Dalam konteks seperti itulah apa yang dilakukan oleh Universitas Trilogi, Jakarta ini bisa dimaknai. Menggandeng sejumlah seniman dan pengajar seni seperti Wiwik Sipala ( Waode Siti Marwiyah), Sukarji Sriman MFA dari IKJ  serta Suryandoro, Dewi Sulastri dan AA Rai Susila Panji, kampus ini menggelar “Pentas Seni Nusantara” Kolosal melibatkan 500 mahasiswa.

Bila umumnya ujian semester berupa pertanyaan tertulis, maka untuk mata kuliah Kebugaran & Apresiasi Seni di kampus ini, ujian berupa “Pentas Seni Nusantara”. Pentas ini akan digelar, Sabtu, 8 Juni 2017,  di Atrium Lantai 2, Universitas Trilogi, Kalibata, Jakarta Selatan dengan target 600 pengunjung.

Sebanyak 500 mahasiswa semester 2  dari 11 program studi selama semester ini diajak mengenal berbagai budaya Indonesia, melakukan eksplorasi seni sesuai dengan minatnya dan melatih tubuh agar bugar dan lentur untuk berekspresi seni. “Mereka melaksanakan Ujian Akhir Semester dalam bentuk pementasan seni empat kebudayaan sekaligus yaitu Jawa, Bali, Minang, dan Papua. Pementasan tersebut melibatkan 4 Tim Produksi Tiap Budaya yang menampilkan Tari, Musik & Teater,” ujar Oetari Noor Permadi selaku konsultan dan penanggung jawab tim pengajar mata kuliah Kebugaran dan Apresiasi Seni, Rabu (5/7).

Mantan penyiar TVRI ini menambahkan, jalan budaya dan seni; khususnya seni pertunjukan sangat cocok sebagai muatan pembentukan karakter dalam pendidikan. Dengan motto pertunjukan ~ the show must go on~ yaitu “biar pun langit runtuh, pertunjukan tetap berlangsung” maka, para mahasiswa didorong untuk berani ambil tanggung jawab, bertenggang rasa, punya inisiatif dan pantang menyerah berkreasi guna memberikan yang terbaik bagi kelompoknya. Semua itu untuk menyiapkan mereka sebagai enterpreneur di bidang seni budaya lokal yang handal. “Sehingga kelak mereka pun bisa mendukung pengembangan pariwisata dengan seni budaya lokal Nusantara,” tegas Oetari.

Para mahasiswa itu pun terlihat tekun serta serius dalam berlatih. Tak pelak suasana kampus pun menjadi beda. Tiap Selasa dan Jumat, di Atrium yg luas itu terdengar alunan gending-gending Jawa.
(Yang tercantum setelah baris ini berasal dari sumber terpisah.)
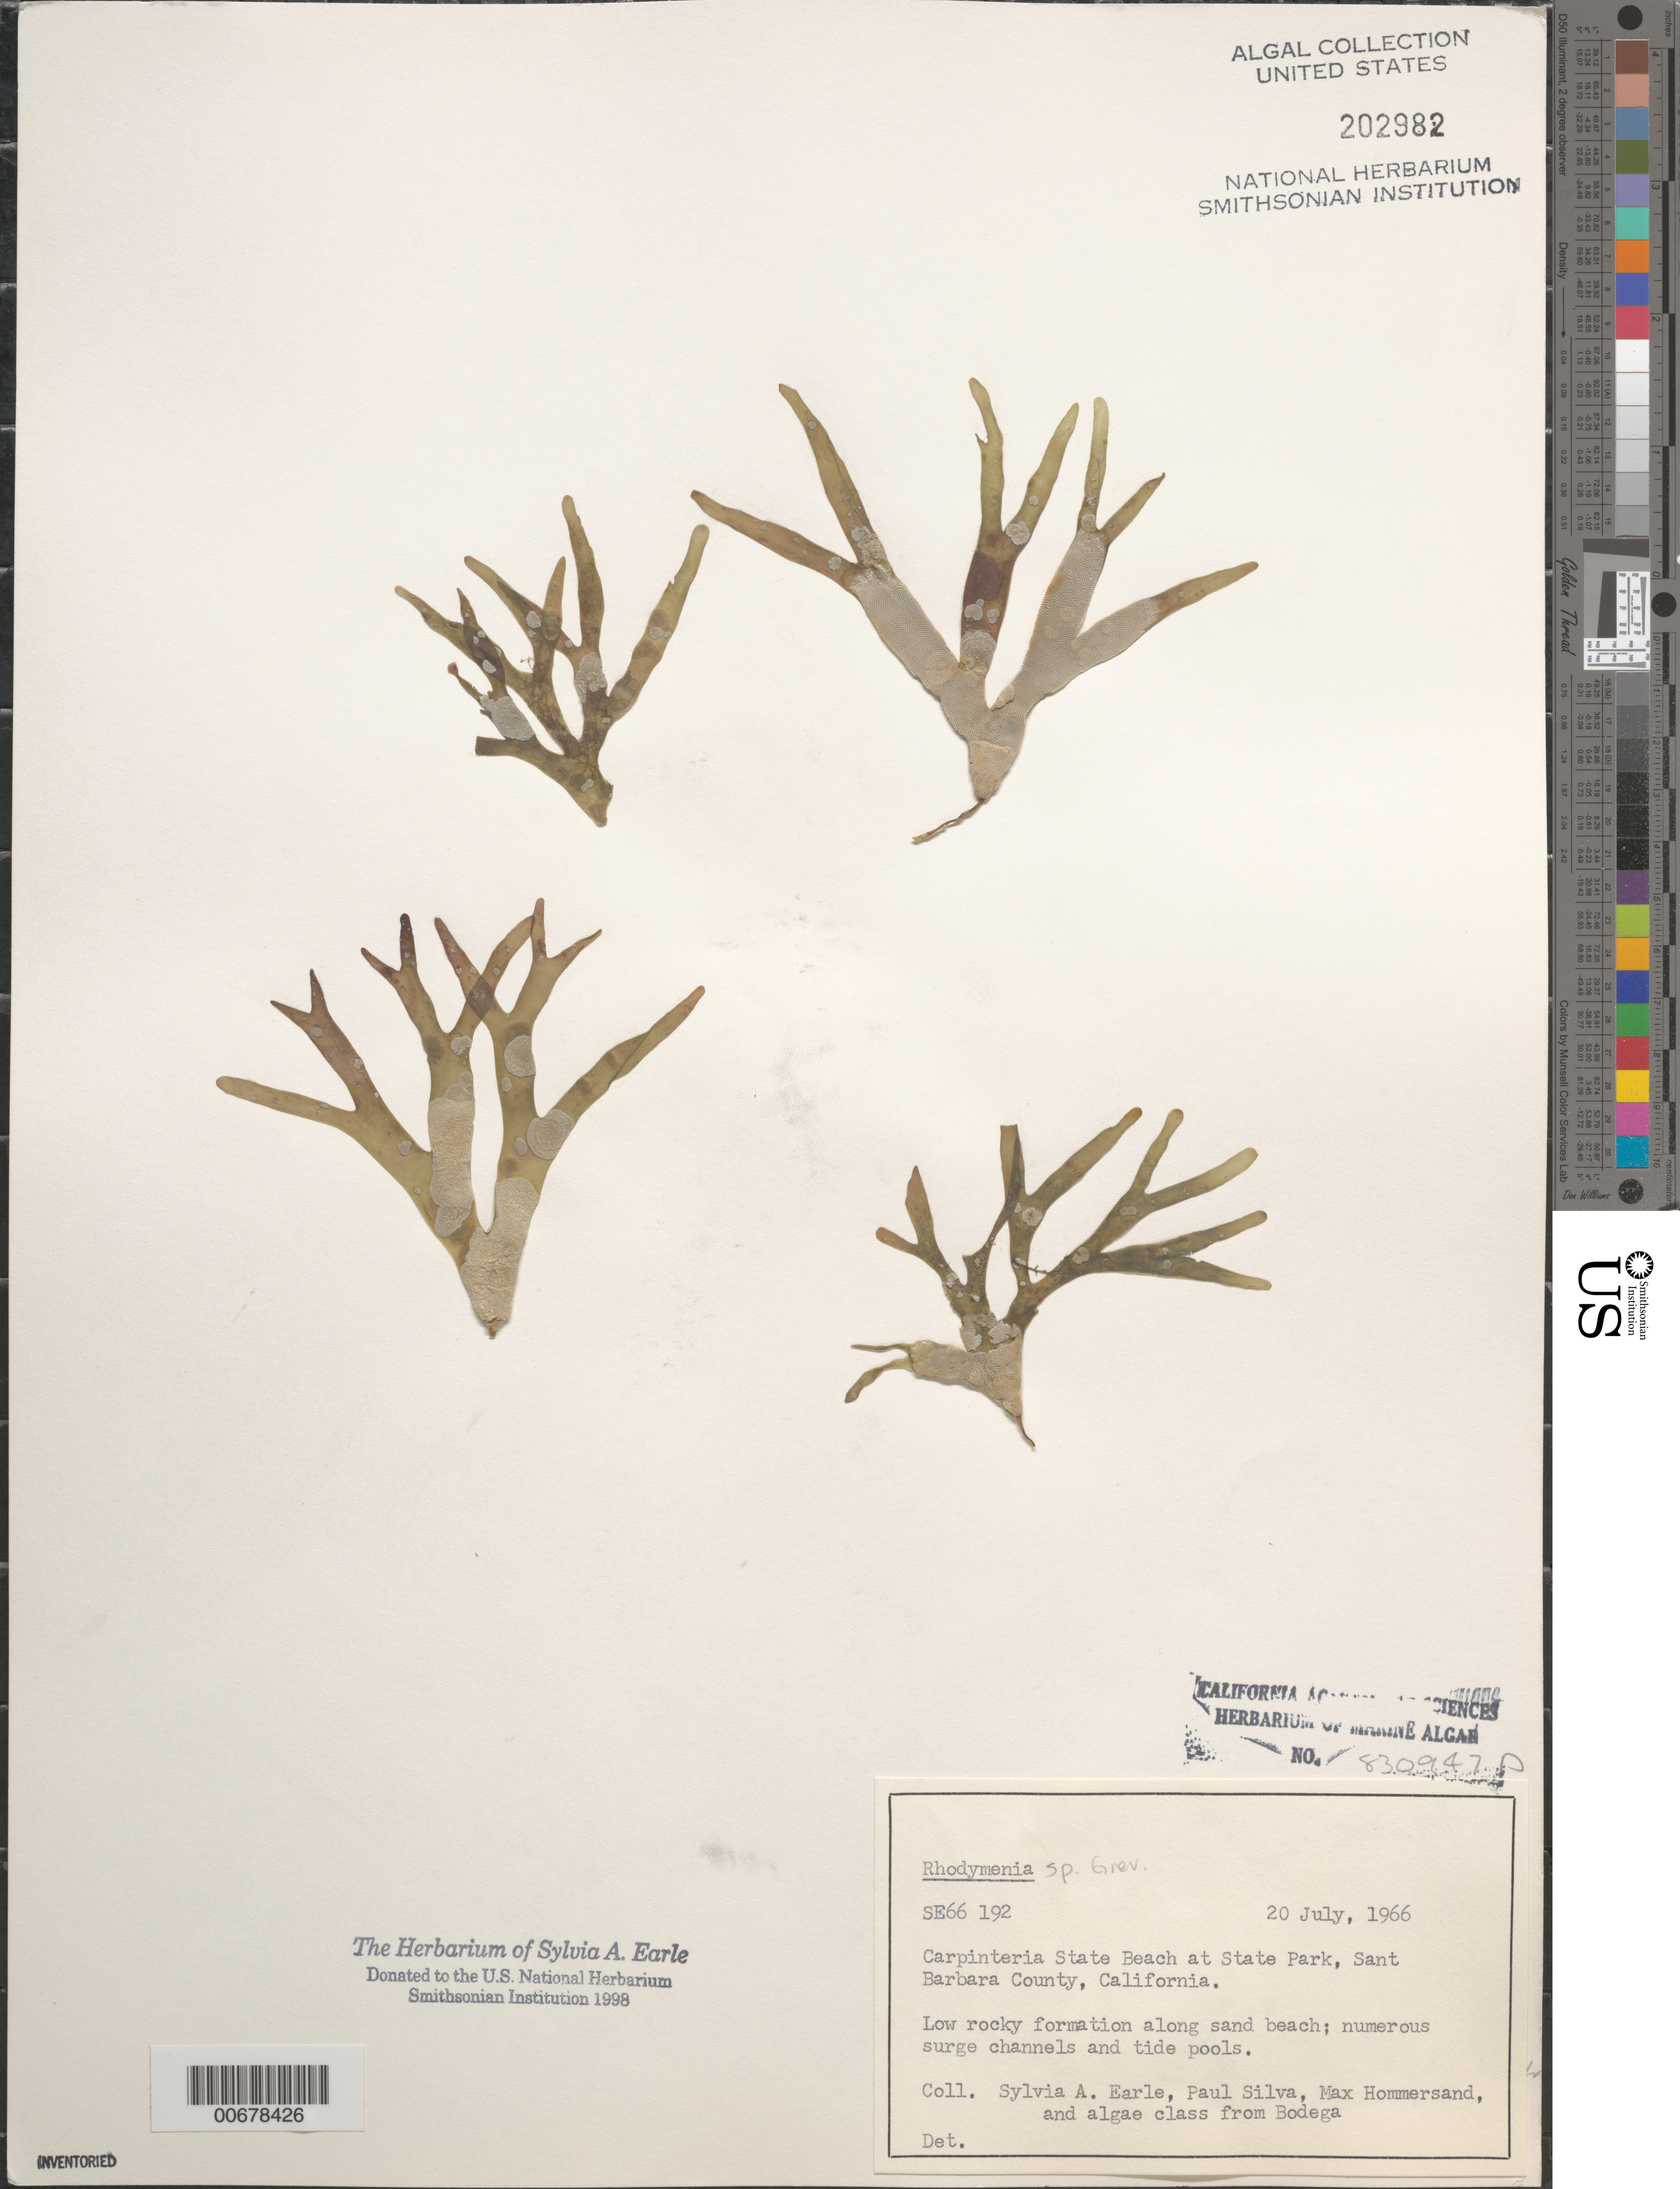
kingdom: Plantae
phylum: Rhodophyta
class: Florideophyceae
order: Rhodymeniales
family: Rhodymeniaceae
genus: Rhodymenia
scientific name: Rhodymenia sp.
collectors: S. A. Earle, P. C. Silva, M. H. Hommersand & Bodega Algae Class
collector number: SE 66192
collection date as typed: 20 Jul 1966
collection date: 1966-07-20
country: United States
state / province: California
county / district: Santa Barbara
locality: Carpinteria State Beach, State Park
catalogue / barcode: US 202982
Dan setelah itu  digetarkan oleh tetabuhan Bali, musik Papua dan saluang serta talempong Minang. Suasananya jadi Indonesia banget. “Bahkan di bulan puasa ketika terik matahari memanggang kulit, jadwal latihan dr 07:45 bergantian hingga 16:30 tidak terganggu,” tambah Oetari.

Apa yang mereka pelajari dan siap mereka pentaskan? Untuk Tim Budaya Jawa dengan pelatih Suryandoro, Seniman Budaya Jawa, mereka mengangkat cerita “Sang Hanoman” yang bertekad mengemban amanah tugas mulia dengan  menghormati Ibunya Dewi Anjani. Diiringi musik Saron, Demung, Bonang dan Gong. 

Tim Budaya Bali dengan AA. Rai Susila Panji, Seniman Budaya Bali tingkat Internasional sebagai pelatih mengangkat Tari Kecak dalam cerita “Subali Antaka”. Cerita in memiliki pesan moral keangkuhan, egoisme dan kesombongan akan membawa celaka. Merampas hak orang lain dapat menimbulkan perpecahan. 

Untuk Tim Budaya Minang dengan Nusirwan –Seniman Budaya Minang– sebagai pelatih menampilkan Tari Randai. Tari ini menceritakan Malin Kundang, dengan Dendang Simarantang diiringi alat musik Saluang, Talempong dan Pupuik Batang Padi. 

Budaya Papua berjudul “PAPEDA” yang disingkat dari “Papua Penuh Damai”.                      menampilkan Tari Mambri yang menggambarkan kegagahan, keperkasaan dan semangat para pemuda Papua,  Upacara Bakar Batu dan pesta perdamaian. Diiringi musik tifa, gitar, ukulele, fuu dan contra bass. Tim in dibimbing Risti Padmanabawati, seniman budaya Papua.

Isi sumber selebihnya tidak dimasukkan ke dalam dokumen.